BEGIN

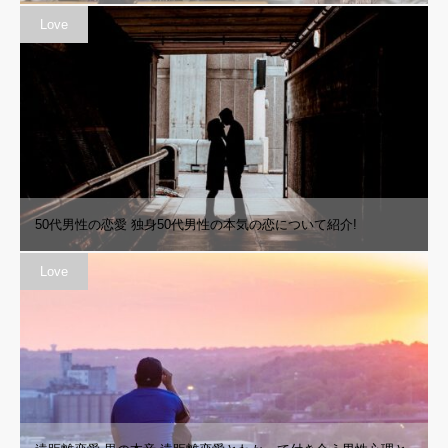
Love
50代男性の恋愛 独身50代男性の本気の恋について紹介!
Love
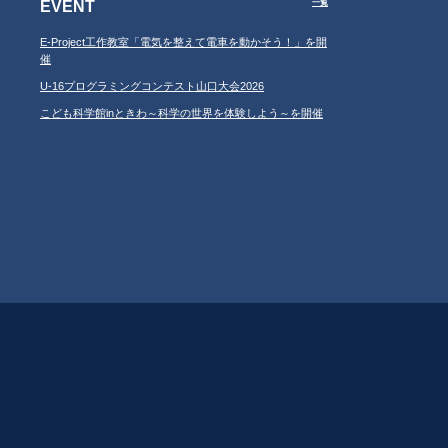
EVENT
一覧
E-Project工作教室「電気を整えて電車を動かそう！」を開
催
U-16プログラミングコンテスト山口大会2026
こども科学館inときわ～科学の世界を体験しよう～を開催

END

_What is needed_: Return the records exactly. Don't carry the pictures over.

_Solved problem_:
Love
50代男性の恋愛 独身50代男性の本気の恋について紹介!
Love
EVENT
一覧
E-Project工作教室「電気を整えて電車を動かそう！」を開
催
U-16プログラミングコンテスト山口大会2026
こども科学館inときわ～科学の世界を体験しよう～を開催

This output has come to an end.